A New Year seems to herald the feeling that things must change, that I must change, start afresh, that there must be a new beginning, and that it must all happen now, this minute, overnight even! I feel I am being herded into something that is too fast for me, too much, too quick, just wait, let me catch my breath let me think about it. How do I feel? What do the months ahead mean to me? Are there things I would like to be different? Is there a promise in these coming months, and if so am I in a good place to make the most of this?

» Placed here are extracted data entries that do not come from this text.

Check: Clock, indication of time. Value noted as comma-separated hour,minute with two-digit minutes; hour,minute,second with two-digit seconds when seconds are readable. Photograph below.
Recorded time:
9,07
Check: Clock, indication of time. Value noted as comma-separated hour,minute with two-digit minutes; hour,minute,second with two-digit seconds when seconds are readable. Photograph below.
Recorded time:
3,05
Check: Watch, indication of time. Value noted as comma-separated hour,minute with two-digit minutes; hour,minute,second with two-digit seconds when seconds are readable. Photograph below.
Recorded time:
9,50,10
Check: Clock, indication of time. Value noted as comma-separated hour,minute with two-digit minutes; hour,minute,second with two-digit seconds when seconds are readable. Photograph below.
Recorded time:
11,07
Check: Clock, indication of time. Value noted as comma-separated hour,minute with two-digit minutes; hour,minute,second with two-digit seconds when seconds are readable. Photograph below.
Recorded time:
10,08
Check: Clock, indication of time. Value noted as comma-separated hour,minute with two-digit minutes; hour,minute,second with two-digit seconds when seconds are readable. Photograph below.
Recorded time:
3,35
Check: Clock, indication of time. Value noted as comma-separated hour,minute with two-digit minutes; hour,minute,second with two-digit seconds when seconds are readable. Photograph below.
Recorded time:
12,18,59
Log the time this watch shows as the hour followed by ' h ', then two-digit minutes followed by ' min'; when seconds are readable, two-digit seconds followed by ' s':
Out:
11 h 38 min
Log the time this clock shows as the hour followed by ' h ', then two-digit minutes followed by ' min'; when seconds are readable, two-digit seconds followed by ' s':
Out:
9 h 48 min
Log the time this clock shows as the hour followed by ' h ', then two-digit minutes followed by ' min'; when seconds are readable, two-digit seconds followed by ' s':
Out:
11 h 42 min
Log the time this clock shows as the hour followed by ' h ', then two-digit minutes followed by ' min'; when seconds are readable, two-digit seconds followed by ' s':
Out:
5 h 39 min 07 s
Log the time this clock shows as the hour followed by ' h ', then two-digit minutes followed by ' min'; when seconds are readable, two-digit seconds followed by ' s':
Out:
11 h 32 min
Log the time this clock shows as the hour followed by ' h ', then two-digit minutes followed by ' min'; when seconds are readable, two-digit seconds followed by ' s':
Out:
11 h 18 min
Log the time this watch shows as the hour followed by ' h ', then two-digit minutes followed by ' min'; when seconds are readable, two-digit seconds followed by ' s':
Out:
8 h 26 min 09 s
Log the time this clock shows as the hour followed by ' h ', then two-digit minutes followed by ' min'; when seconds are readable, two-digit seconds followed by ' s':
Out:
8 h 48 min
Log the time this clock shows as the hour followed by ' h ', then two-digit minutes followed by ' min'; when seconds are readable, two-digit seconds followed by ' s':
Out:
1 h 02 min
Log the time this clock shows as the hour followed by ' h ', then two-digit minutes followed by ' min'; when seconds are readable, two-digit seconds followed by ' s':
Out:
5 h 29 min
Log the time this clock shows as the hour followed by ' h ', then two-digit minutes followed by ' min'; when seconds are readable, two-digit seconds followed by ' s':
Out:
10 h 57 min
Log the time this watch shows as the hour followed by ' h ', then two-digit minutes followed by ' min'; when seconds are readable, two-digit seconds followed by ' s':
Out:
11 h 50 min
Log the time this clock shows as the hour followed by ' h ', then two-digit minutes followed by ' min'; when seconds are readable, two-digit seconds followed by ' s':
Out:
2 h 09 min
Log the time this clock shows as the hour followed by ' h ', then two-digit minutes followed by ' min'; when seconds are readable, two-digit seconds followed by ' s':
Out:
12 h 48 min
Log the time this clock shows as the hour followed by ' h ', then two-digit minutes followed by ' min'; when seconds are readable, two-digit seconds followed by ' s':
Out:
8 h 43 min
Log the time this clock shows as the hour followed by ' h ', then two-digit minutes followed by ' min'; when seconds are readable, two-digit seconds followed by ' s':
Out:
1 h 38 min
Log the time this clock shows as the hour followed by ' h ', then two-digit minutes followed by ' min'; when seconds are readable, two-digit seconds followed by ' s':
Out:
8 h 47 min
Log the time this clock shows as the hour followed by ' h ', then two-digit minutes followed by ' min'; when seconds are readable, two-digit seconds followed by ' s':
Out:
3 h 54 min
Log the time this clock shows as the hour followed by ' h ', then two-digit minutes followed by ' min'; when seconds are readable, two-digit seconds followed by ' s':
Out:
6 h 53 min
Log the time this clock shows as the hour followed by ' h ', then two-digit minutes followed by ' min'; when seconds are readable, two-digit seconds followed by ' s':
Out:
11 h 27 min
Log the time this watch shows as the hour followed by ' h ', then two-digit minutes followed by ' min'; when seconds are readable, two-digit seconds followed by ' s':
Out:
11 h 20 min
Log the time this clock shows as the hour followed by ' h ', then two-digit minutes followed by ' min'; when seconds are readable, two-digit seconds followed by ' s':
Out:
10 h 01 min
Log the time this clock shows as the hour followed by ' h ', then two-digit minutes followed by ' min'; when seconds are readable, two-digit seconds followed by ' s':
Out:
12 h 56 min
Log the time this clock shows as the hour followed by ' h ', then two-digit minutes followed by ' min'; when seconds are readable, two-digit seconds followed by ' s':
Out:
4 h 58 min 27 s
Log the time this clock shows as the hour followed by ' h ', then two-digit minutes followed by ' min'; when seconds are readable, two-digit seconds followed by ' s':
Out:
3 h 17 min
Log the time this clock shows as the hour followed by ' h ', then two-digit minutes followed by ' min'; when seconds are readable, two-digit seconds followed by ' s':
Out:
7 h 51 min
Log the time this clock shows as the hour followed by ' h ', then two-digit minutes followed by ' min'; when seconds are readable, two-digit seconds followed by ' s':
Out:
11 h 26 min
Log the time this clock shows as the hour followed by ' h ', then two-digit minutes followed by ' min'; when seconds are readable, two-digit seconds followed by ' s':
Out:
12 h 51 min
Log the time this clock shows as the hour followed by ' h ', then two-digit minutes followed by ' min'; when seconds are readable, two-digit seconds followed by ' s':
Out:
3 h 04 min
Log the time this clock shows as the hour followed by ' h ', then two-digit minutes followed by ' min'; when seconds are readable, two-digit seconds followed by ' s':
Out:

I had an early spring clean New Years Eve, cleared some of the Christmas things away and prepared for New Year with a sense of satisfaction that I really had dusted away the cobwebs. I felt I was facing the right way, I wasn’t looking back, I was facing forward if not exactly looking forward. All of this was prompted not by some early New Year resolutions but rather by the smoke that still clung to our furnishings and hung heavy in the air.
The previous evening the living-room smoke alarm had warned us that the smoke billowing into the air was not normal for the small log-burner we are still getting used to, but that something was wrong, very wrong. We eventually found that a log we had stored close to the log-burner had got so warm it was actually alight and spreading its new found glow to the rest of the log pile. We were on fire. We flung windows and doors open and fanned the smoke away from the sensors. We felt very grateful to those sensors however, and the noise of the smoke alarm that drove us into action. So apart from changing the way we store our logs, I feel quite sluggish toward the idea of change, as opposed to the urgency that the start of a new year brings out in the diet and fitness adverts.
The start of a new year then, what does it say to me? Does it mark the time for a new me or a new beginning? Not instantly, no. To me January is a slow, laborious month, my energy feels at its lowest, I feel lack lustre, disconnected, cold and tired. Yet through these feelings January also speaks to me of patience, of assessment, of taking stock and slowly coming to terms with how I am feeling while thinking about where I might want to head in the months to come. Then, with January gone, something shifts and I feel there is a chance for the energy to return, a chance for movement after the waiting and planning. A new me, a new beginning? I don’t know yet, I’m still thinking about it!